Being big fans of taking one test at a time has proven to be quite fortuitous for the All Blacks, whose future remains unclear beyond this Saturday.
No update has yet been provided on when or where the All Blacks will next play after the first Bledisloe Cup test this Saturday in Auckland.
An announcement is thought to be imminent, but as the team gathered at their new waterfront base in Auckland on Monday morning, there was still no clarity, leaving coach Ian Foster and his troops in the unprecedented position of beginning a three-test Bledisloe series with no idea where and when parts two and three will be played.
It's a scenario that however peculiar, is not one that Foster says his team are stressed about or finding difficult to accept.
These sorts of late changes have become the new normal in the pandemic world and he has every confidence an acceptable solution will be found shortly.
What's of considerably greater interest to him and without ambiguity, is the make-up of the team he will select to play the Wallabies at Eden Park and the type of challenge his All Blacks will be facing.
Foster confirmed that Joe Moody is some weeks off being available and that it is unlikely that Ofa Tuungafasi will be involved this week, having not been able to train fully at a Christchurch camp last week after recovering from minor knee surgery.
"We have got it sorted," Foster said. "It is competitive and there are a number of positions where you could go either way and be right.
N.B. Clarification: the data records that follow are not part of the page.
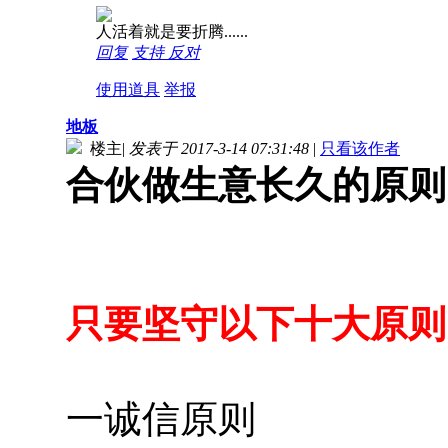
人活着就是要折腾......
回复
支持
反对
使用道具
举报
地板
楼主
|
发表于 2017-3-14 07:31:48
|
只看该作者
合伙做生意长久的原则
只要坚守以下十大原则
一诚信原则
But we are pretty clear.
"We used the three tests [Pasifika Series] to look at a few things and we feel it answered some questions for us and we are excited about the group we are going to put out on Saturday."
Last year's Bledisloe series also opened in New Zealand, with the All Blacks lucky to escape game one with a draw.
The Wallabies were the smarter, slicker team for much of that game – able to find their rhythm and cohesion more quickly.
Foster is confident that having played three tests already this year, his team won't get caught cold like that again.
"The good thing is we have both had some games," said Foster. "We have had a chance to prepare and both teams should be pretty happy with that.
"We have a little bit of history of starting slow in a year and it happened again last year and it is something the All Blacks have been trying to fix for decades and have never quite got it right.
"They played well in Wellington and we didn't take opportunities to put the game away so we learned to be fierce and relentless in every moment and that if we don't take our opportunities then the game becomes a bit of a bun fight.
"We have talked about how we have to get into test matches and take opportunities early."
The Wallabies recent series against France – which Australia won 2-1 – provided Foster and his coaching team with an opportunity to intelligence gather.
What he saw was a typically inventive Australian side with a desire to attack and a will to impose themselves.
"They have had a test series which has got us interested in where they are going," he said.
"There is a lot of stuff they did last year that they are still working hard on. They are trying to be physical, to be confrontational. "There is certainly a desire to be around the ball and create a bit of a mess in that space. That hasn't changed. They are a ball in hand team primarily and that hasn't changed.
"They look like they are trying to do a little bit more on counter-attack. They are a good Australian team that wants to play a skill-based team and a fast ruck and run game."